TempAccount
Nippon Daisuki
It is clear many did not read the articles presented in OP.
1. Harry Truman was a racist who openly stated he hated Japanese people as early the 1920's . I would wager that this mentality played a factor in his decision to nuke. Can you imagine if Trump did something similar against a group he's racist towards?
2. Pearl Harbor is a joke of a "eye-for-an-eye" argument. 2500 military personnel are not innocent lives. The Japanese only targeted military targets, not civilian populations.
3. Two wrongs don't make a right. Japan may have committed heinous crimes of its own, but none compare to the level of dropping an experimental death weapon without understanding the repercussions for the future.
On the topic of of Nanjing, just like the so called Armenian genocide, actions committed are highly circumstantial and not clear cut. Death figures from this era are never accurate and can be twisted as needed for political purposes.
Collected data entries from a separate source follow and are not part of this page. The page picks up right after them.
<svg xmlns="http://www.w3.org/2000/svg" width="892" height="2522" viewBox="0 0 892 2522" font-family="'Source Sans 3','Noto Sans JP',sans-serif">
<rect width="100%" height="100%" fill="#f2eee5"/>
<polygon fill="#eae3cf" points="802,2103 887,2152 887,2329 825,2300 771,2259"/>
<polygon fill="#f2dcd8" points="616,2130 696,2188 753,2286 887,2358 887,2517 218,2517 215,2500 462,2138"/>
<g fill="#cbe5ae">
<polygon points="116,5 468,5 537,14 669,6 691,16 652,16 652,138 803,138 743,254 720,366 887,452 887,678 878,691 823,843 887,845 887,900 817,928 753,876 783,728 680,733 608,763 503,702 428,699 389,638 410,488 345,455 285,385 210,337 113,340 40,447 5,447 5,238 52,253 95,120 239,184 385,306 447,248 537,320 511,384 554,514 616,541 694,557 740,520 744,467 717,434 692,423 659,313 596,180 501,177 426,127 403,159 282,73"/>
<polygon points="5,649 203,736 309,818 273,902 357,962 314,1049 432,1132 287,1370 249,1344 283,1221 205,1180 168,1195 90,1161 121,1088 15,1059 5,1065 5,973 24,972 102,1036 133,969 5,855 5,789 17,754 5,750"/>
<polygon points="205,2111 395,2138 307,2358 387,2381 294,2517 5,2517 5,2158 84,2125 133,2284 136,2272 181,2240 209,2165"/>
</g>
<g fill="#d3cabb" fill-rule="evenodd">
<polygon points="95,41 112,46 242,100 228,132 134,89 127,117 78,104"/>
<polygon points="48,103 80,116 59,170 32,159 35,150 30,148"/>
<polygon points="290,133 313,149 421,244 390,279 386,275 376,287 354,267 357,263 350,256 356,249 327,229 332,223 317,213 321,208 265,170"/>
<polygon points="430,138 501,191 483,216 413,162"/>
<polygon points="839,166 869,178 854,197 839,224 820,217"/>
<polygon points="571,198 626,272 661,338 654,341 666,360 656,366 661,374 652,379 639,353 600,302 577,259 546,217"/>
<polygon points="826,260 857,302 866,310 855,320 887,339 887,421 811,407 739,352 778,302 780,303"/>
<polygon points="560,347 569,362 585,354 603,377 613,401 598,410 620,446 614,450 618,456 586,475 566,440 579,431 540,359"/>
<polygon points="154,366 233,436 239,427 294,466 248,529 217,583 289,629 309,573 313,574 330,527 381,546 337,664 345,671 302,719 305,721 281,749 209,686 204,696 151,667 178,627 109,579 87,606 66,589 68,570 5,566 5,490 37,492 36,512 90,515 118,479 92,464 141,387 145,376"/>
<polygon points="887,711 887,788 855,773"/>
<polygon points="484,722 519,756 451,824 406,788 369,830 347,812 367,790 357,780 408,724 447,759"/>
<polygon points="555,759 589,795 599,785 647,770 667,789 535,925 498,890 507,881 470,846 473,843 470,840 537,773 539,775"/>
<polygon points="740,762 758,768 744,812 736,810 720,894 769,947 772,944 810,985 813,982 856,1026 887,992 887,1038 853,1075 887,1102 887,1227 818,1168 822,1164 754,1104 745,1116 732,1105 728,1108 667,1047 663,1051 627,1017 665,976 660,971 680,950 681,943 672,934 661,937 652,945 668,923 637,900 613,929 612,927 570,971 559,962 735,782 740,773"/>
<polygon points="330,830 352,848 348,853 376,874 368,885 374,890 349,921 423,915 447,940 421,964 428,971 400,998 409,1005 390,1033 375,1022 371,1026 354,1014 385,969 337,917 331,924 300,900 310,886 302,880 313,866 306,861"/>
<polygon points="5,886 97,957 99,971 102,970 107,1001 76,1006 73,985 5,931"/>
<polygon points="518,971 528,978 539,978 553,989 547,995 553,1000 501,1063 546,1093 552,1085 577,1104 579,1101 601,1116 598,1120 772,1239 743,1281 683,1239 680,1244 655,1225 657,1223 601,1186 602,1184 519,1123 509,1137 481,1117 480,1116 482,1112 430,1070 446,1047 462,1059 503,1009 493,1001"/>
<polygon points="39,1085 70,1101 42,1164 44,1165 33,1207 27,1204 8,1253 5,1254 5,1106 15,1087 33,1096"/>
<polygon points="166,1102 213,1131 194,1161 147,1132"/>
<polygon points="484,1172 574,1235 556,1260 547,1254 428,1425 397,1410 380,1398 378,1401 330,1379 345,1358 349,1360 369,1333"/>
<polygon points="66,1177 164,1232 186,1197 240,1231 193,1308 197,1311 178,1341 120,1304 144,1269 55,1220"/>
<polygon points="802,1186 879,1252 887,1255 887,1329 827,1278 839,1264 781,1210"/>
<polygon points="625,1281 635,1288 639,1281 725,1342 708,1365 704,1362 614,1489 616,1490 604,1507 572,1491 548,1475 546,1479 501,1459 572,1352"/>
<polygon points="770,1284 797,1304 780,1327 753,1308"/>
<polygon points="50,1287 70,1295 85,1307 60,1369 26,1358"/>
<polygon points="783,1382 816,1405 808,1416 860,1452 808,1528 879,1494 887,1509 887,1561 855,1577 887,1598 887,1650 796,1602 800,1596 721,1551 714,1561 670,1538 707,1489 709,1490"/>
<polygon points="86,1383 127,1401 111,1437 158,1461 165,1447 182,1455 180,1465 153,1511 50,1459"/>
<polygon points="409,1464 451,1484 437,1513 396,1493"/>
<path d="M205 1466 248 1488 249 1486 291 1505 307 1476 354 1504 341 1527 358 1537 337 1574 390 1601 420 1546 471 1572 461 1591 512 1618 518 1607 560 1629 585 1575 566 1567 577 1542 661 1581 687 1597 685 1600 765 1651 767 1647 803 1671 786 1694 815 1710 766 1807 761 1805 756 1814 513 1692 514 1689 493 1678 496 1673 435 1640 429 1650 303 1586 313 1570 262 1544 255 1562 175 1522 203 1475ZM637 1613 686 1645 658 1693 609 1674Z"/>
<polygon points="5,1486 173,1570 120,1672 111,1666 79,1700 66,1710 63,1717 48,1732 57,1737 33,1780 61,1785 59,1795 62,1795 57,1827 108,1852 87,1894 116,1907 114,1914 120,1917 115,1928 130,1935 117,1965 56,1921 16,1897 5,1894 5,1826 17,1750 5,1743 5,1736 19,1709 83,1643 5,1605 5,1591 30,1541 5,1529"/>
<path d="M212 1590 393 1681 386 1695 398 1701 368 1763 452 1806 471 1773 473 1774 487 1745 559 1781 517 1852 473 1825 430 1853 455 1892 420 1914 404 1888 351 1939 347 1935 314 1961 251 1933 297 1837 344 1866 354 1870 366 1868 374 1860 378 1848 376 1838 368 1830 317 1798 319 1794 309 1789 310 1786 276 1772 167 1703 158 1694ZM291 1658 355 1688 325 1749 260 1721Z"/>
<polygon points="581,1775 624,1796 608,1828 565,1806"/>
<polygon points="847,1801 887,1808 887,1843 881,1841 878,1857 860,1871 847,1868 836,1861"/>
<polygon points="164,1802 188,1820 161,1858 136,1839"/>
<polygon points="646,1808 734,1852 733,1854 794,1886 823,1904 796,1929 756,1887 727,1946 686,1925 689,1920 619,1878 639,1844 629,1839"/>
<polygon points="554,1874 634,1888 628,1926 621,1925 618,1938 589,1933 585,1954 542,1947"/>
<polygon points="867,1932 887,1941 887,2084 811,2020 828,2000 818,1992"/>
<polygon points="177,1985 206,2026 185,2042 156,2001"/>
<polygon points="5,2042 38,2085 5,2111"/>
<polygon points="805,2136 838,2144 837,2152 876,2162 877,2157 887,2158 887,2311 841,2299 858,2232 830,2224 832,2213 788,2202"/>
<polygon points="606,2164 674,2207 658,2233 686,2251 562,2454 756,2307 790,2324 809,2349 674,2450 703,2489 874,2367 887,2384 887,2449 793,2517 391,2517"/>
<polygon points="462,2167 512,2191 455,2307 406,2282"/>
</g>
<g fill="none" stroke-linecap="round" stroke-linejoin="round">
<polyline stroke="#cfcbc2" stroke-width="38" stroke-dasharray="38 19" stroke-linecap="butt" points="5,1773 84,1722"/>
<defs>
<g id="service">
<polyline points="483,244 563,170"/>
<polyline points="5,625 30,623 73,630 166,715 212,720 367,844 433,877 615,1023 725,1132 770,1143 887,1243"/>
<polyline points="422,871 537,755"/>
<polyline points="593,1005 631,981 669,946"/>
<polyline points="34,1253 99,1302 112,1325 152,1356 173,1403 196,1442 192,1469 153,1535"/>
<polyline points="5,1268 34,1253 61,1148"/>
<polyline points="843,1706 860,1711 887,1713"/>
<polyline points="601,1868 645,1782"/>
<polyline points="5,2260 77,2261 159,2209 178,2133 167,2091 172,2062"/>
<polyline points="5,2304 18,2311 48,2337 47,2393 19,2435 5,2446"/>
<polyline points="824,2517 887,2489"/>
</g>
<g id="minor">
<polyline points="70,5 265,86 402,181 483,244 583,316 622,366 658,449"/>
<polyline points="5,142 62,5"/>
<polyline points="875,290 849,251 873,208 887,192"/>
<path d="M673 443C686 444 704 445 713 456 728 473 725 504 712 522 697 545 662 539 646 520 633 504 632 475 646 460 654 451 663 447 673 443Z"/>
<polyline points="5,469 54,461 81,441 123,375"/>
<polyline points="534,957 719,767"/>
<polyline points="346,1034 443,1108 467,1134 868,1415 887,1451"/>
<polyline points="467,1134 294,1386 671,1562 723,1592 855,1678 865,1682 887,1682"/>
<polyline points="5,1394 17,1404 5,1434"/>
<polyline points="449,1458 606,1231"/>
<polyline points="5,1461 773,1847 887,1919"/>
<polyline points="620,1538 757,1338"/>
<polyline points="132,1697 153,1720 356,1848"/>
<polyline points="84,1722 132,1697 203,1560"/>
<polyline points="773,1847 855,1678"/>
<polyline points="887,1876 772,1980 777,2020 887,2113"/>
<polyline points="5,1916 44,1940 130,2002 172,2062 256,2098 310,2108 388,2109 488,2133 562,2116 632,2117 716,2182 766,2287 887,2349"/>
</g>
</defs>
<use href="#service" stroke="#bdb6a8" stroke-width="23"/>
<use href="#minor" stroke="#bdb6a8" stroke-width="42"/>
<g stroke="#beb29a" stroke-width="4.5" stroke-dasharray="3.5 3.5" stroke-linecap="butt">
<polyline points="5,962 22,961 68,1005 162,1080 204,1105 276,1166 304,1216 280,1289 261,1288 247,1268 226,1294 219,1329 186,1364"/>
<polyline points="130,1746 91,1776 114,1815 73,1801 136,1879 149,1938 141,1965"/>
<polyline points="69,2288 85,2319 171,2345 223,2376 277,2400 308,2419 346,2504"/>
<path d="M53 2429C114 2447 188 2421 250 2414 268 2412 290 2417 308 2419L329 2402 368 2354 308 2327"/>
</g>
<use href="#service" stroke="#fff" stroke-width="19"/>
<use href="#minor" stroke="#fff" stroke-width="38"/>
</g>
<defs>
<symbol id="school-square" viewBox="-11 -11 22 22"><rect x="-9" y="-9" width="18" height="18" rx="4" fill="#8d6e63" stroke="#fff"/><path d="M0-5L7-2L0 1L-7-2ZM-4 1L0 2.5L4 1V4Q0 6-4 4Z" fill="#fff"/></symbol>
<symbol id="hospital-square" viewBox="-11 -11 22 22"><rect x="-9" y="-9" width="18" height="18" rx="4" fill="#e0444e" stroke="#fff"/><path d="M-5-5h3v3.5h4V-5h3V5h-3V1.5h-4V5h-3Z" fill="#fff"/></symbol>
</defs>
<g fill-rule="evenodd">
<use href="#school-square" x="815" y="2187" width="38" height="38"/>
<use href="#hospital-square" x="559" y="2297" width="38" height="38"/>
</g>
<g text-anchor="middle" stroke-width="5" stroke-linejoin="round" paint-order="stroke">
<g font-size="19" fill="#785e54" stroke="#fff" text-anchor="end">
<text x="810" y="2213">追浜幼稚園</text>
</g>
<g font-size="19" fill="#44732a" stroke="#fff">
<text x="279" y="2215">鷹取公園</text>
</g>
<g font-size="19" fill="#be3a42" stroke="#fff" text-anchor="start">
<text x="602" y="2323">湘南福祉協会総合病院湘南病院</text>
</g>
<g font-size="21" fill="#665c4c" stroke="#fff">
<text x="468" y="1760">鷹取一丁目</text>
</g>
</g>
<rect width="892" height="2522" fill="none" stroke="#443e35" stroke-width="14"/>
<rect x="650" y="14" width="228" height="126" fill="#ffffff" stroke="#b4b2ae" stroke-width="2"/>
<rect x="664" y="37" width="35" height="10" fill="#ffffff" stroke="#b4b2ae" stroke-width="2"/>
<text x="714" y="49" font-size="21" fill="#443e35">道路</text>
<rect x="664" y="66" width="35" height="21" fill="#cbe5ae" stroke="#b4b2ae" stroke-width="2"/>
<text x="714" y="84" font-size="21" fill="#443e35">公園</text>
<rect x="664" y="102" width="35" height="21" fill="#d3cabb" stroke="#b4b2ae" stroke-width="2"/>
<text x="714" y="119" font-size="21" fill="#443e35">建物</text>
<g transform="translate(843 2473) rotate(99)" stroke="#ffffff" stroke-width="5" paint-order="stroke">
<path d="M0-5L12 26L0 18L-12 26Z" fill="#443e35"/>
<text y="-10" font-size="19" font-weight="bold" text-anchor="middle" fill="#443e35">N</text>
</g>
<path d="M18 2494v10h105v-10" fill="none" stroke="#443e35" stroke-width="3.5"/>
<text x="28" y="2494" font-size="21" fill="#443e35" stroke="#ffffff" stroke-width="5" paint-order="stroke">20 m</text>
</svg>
In case you are curious, the Allies during WW2 committed more than their fair share of war crimes (https://en.wikipedia.org/wiki/Allied_war_crimes_during_World_War_II)
Of course you rarely hear about them as the winners write history. There's no one left to hold the US accountable.
4. Nukes were completely unnecessary as Japan was, by the end of the war, essentially and island nation cut-off from the rest of the world. The Soviets were rapidly invading Manchuria with plans for invading the Japanese mainland. The US had the naval advantage with a blockade pretty much cutting off Japan's life-line to food/energy imports.
They would be forced to surrender or have their people starve, which is a comparable effect to mass murder of innocents via nuke.
5. The US was playing realpolitik by initiating the cold war with an arms demonstration against Russia rather than genuinely expressing interest in not prolonging the war.